[Set task]:
In one to three sentences, explain from the patent excerpt how the interaction module determines the target viewing angle when the user operation is a selection operation.
* BEGIN Document text *
In a second aspect, according to one or more embodiments of the present disclosure, a content generation apparatus is provided, including:

    • an interaction module, configured to determine a target viewing angle in response to a user operation, where the target viewing angle is configured to represent an observation viewing angle in a target state; and
    • a generation module, configured to acquire an image medium, and invoke a content generation model to process the image medium based on the target viewing angle, to generate viewing angle effect content, where the viewing angle effect content has an effect video frame, and the effect video frame is configured to display a visual effect of observing the image medium based on the target viewing angle.

According to one or more embodiments of the present disclosure, the user operation includes a selection operation, and the interaction module is further configured to: display a first page, where effect components corresponding to at least two observation viewing angles are displayed in the first page; and the interaction module is further configured to, when determining the target viewing angle in response to the user operation: in response to the selection operation for a target effect component in the first page, determine an observation viewing angle corresponding to the target effect component as the target viewing angle.
* END Document text *
* BEGIN Extracted records *
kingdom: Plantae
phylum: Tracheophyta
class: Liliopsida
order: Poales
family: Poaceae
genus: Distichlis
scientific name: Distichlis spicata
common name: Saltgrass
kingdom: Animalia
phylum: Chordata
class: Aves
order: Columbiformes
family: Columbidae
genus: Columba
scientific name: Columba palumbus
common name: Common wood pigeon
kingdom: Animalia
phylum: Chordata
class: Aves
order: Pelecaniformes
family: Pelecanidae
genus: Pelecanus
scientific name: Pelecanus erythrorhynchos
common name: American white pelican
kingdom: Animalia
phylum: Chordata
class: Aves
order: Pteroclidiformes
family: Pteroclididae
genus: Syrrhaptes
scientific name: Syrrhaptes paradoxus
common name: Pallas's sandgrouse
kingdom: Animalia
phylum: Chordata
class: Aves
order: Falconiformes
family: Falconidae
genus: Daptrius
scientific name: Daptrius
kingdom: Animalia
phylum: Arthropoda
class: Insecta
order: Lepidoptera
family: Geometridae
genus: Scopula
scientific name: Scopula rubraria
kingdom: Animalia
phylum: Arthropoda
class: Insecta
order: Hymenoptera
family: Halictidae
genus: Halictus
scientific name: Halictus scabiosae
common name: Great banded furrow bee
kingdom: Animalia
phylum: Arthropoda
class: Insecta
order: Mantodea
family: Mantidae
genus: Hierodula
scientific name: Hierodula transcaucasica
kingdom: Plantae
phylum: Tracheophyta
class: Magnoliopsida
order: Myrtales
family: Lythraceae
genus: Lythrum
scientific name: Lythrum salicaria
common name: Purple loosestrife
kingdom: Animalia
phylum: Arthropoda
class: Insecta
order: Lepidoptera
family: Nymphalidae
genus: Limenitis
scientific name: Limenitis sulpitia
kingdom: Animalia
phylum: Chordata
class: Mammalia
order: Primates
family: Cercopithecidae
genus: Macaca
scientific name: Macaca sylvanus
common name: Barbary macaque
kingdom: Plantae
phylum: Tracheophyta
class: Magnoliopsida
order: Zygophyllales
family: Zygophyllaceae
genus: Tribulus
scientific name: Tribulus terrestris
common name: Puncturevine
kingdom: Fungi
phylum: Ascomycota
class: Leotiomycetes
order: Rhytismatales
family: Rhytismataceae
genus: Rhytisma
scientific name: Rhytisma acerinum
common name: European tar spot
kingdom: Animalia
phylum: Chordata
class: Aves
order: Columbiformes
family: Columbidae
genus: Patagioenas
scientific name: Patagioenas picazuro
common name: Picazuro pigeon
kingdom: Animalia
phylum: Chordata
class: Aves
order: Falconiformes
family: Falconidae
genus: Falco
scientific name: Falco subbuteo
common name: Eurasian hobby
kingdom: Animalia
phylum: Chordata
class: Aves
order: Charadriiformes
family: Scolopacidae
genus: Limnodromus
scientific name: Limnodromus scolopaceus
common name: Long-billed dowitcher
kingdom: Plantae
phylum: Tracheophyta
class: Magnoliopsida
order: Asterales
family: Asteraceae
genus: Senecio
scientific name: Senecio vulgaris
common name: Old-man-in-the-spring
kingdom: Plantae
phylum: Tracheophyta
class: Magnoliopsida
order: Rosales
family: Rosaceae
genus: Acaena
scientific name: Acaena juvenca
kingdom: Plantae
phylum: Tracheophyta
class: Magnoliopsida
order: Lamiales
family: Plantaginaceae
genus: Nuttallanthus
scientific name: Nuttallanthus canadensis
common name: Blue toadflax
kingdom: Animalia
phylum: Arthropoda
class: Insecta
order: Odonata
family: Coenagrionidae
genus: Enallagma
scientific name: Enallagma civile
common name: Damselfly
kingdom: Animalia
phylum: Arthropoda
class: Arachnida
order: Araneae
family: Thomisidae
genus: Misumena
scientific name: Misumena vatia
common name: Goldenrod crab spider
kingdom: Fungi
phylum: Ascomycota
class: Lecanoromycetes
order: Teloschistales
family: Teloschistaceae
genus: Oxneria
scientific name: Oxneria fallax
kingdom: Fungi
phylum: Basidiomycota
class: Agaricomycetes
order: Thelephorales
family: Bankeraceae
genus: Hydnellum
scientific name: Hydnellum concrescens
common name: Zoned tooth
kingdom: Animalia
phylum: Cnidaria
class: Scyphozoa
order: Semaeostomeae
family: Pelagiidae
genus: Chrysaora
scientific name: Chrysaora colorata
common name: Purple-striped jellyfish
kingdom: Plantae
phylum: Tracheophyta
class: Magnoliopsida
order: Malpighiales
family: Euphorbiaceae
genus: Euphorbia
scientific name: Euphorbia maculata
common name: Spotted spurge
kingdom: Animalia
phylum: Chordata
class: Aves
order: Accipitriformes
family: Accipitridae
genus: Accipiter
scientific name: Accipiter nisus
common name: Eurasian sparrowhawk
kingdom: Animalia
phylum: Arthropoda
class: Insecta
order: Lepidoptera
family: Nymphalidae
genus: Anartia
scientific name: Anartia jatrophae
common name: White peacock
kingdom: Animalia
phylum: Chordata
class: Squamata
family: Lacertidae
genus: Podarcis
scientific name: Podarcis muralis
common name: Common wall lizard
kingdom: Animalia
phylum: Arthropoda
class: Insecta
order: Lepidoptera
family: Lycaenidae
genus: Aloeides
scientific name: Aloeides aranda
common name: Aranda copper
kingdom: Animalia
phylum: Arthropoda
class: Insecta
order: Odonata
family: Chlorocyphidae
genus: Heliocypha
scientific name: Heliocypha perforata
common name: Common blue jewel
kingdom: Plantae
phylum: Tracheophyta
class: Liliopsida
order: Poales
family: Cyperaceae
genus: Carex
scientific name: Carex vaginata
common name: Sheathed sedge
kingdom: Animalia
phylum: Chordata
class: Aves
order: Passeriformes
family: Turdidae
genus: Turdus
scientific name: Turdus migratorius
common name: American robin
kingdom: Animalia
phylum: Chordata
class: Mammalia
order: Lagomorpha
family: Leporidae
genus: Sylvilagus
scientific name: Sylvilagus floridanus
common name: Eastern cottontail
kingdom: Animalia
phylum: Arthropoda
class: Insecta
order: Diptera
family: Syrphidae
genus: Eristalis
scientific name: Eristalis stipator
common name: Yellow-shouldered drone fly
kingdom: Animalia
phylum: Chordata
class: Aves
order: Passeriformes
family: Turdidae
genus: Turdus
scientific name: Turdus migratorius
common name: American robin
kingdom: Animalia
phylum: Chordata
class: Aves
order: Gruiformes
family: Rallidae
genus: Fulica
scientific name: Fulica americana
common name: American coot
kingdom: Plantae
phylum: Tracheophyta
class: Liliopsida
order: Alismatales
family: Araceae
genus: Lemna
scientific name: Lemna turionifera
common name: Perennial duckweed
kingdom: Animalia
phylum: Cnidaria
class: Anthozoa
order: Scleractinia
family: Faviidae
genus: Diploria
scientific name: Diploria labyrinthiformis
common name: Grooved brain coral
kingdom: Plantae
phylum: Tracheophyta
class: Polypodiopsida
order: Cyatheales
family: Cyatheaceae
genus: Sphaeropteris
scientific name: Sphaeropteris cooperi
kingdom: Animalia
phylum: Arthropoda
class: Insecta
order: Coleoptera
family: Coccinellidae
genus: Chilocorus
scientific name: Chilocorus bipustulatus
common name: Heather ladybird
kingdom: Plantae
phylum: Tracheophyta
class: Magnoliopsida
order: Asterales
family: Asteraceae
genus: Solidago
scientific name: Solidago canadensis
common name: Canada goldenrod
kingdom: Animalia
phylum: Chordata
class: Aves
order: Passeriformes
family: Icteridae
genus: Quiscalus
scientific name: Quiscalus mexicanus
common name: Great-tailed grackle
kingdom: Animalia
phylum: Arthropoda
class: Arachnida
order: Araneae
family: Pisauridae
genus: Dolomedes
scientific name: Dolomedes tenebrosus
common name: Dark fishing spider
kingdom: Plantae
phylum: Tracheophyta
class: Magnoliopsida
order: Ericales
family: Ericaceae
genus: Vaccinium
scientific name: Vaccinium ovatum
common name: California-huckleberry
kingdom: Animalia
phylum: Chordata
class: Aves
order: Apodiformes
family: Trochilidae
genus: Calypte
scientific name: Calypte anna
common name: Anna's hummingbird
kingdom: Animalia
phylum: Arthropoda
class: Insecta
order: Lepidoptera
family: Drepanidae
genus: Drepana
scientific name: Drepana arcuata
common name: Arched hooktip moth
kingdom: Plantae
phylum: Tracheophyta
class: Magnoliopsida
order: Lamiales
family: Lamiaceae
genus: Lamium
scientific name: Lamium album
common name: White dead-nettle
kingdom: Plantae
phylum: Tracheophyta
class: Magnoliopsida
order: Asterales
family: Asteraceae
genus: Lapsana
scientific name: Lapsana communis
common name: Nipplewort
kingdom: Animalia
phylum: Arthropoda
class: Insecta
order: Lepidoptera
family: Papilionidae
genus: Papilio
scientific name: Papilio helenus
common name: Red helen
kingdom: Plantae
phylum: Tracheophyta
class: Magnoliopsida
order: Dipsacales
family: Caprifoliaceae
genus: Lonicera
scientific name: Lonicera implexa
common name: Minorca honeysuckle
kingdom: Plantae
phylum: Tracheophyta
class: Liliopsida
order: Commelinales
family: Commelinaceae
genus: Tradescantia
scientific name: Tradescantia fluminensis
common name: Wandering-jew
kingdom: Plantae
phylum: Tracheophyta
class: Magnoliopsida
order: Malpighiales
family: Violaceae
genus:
* END Extracted records *
[The result]:
The interaction module displays a first page showing effect components for at least two observation viewing angles. When the user selects a target effect component on that page, the module sets the observation viewing angle that corresponds to that component as the target viewing angle.